WHO’s new programme to eliminate neglected tropical diseases in Africa

These diseases affect economically poorer sections having severe impact on their lives and progress

By DTE Staff
Last Updated: Wednesday 08 June 2016 | 11:06:07 AM

Forty per cent of the global burden of NTDs is in Africa

The World Health Organization’s (WHO) Regional Office for Africa has launched a new partnership to help African countries reduce the burden of neglected tropical diseases (NTDs). 
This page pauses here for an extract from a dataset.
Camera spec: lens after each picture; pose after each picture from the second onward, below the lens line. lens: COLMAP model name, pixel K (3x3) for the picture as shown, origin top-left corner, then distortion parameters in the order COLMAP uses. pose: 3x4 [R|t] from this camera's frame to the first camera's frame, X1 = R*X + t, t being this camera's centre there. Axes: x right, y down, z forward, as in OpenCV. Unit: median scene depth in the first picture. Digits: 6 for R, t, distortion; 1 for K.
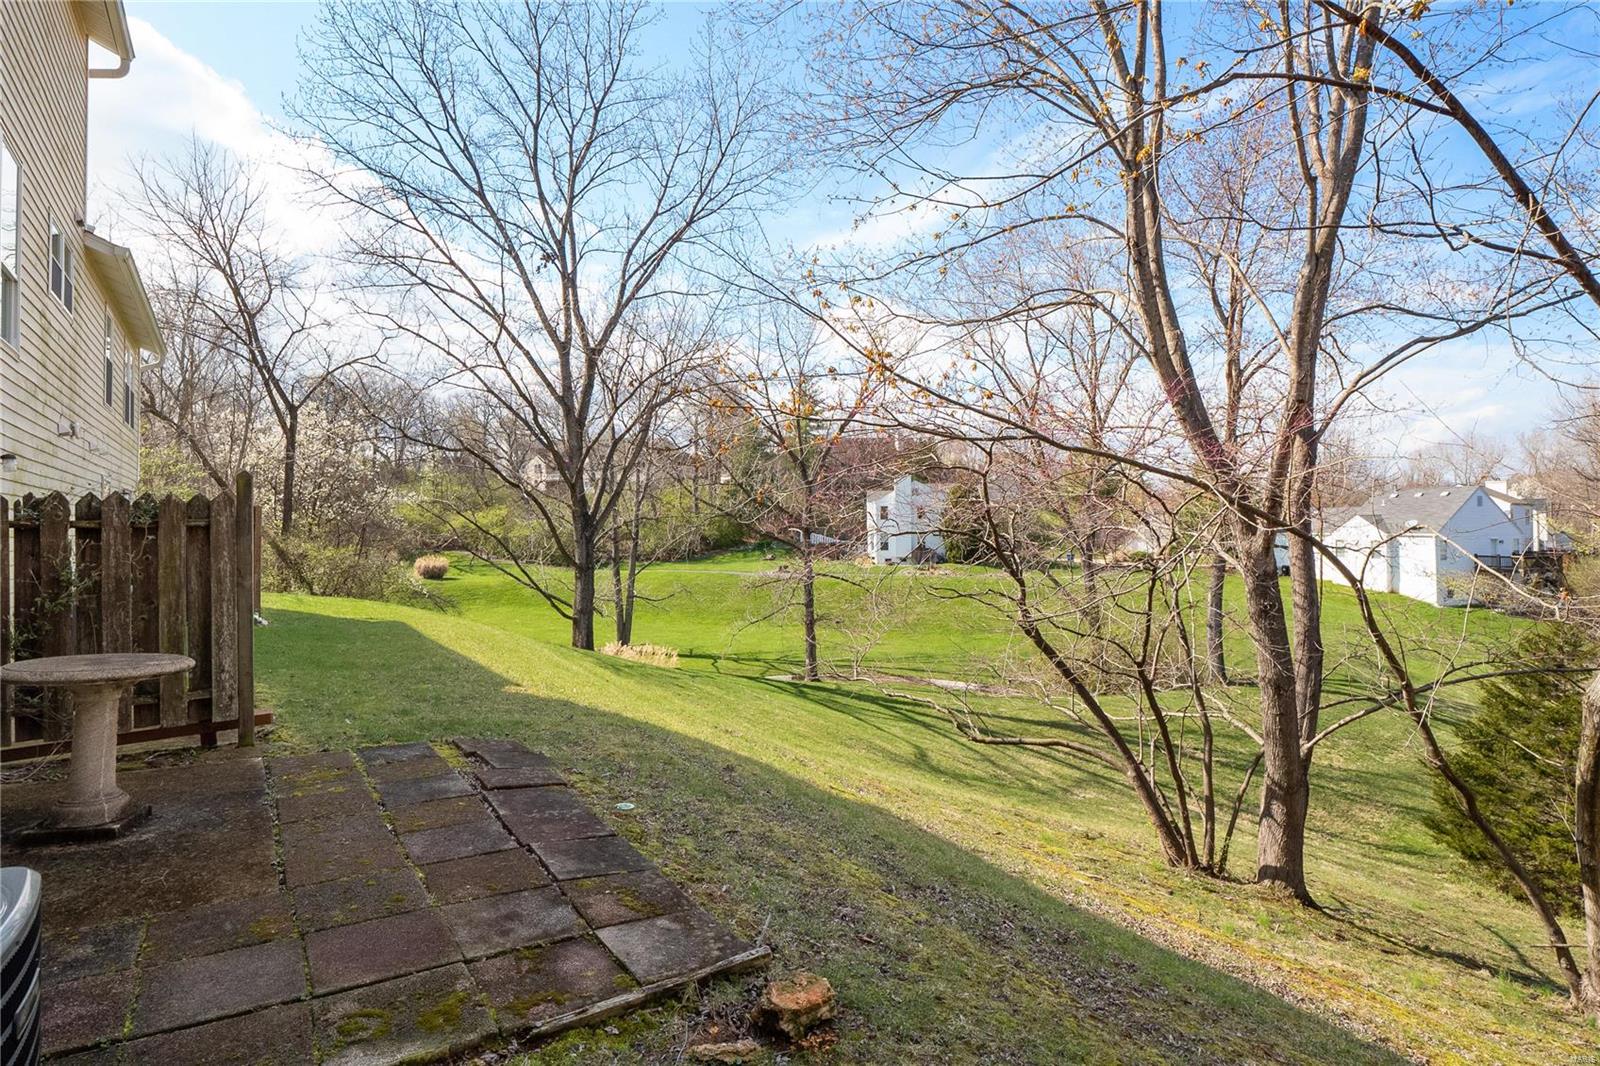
lens RADIAL K [[827.4, 0, 790.9], [0, 827.4, 525.4], [0, 0, 1]] dist [-0.000480, -0.000389]
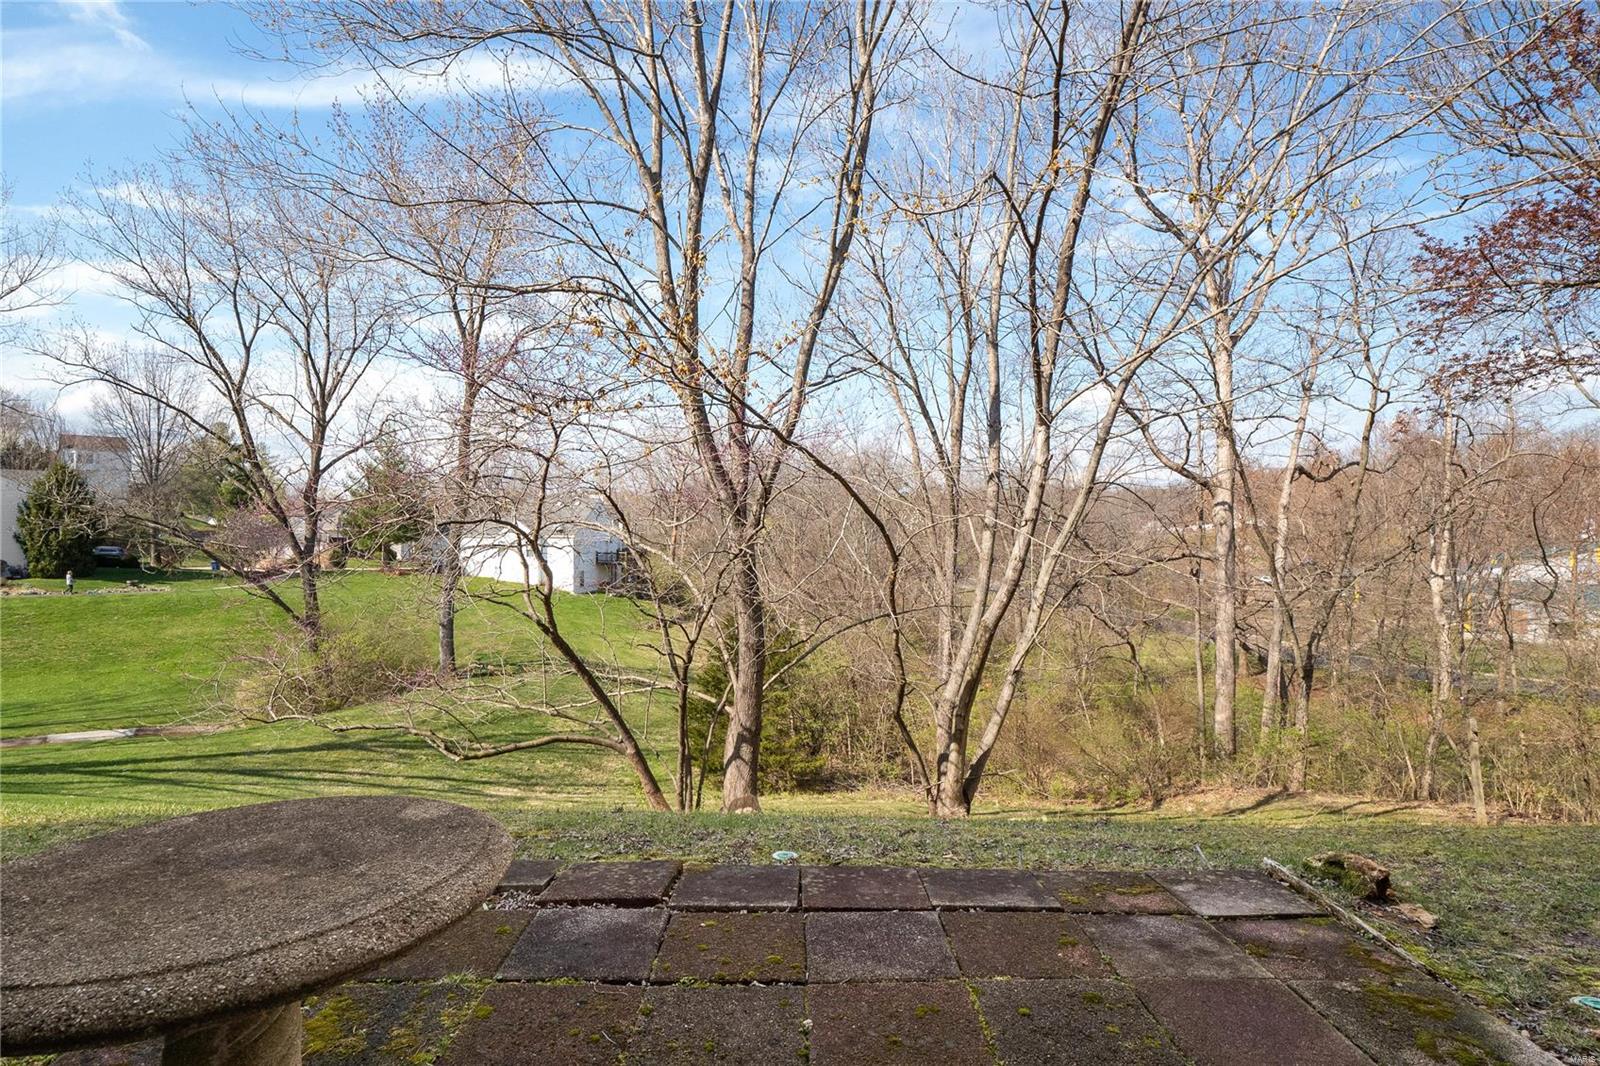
lens RADIAL K [[827.4, 0, 790.9], [0, 827.4, 525.4], [0, 0, 1]] dist [-0.000480, -0.000389]
pose [[0.556774, 0.005991, 0.830642, -0.104075], [-0.000634, 0.999977, -0.006788, 0.005822], [-0.830664, 0.003253, 0.556765, 0.072578]]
The Expanded Special Project for Elimination of Neglected Tropical Diseases (ESPEN) will provide national NTD programmes across the continent with technical and fundraising support. It hopes to help them control and eliminate the five NTDs with the greatest burden on the continent, which collectively affect millions of people annually. ESPEN will focus on five diseases: onchocerciasis, lymphatic filariasis, schistosomiasis, soil-transmitted helminths and trachoma.

 NTDs are a diverse group of communicable diseases that prevail in tropical and subtropical conditions in 149 countries and affect more than one billion people, costing developing economies billions of dollars every year. They mainly affect populations living in poverty, without adequate sanitation and in close contact with infectious vectors and domestic animals and livestock.

Matshidiso Moeti, WHO’s Regional Director for Africa, said, “We’re excited to launch ESPEN to scale up the work against these terrible diseases. We know what needs to be done to beat NTDs; ESPEN will make sure national NTD programmes have the data, expertise and financial resources they need to accelerate the fight against these diseases.”

Forty per cent of the global burden of NTDs is in Africa, stated WHO. The cycles of these diseases destroy lives, prevent children from going to school, and keep communities in cycles of poverty, the health body said in a press note. A study by Erasmus University projects that reaching WHO’s 2020 goals for these diseases would generate an estimated US $565 billion in productivity gains by 2030.

ESPEN will run from 2016 to 2020, and is designed to continue momentum toward the control and elimination targets established by the World Health Organization and endorsed in the London Declaration on NTDs in January 2012. In 2014, two dozen African countries committed to strengthen their commitment to NTDs under the Addis Ababa Commitment on NTDs.

Isaac Folorunsho Adewole, federal minister of health, Nigeria, said, “To beat NTDs, we need the right tools and data to help us get treatments to the people who need them. This special project will help governments across Africa provide a healthier future for our people.”  The launch of ESPEN took place at an event on the side lines of the 69th Annual World Health Assembly in Geneva.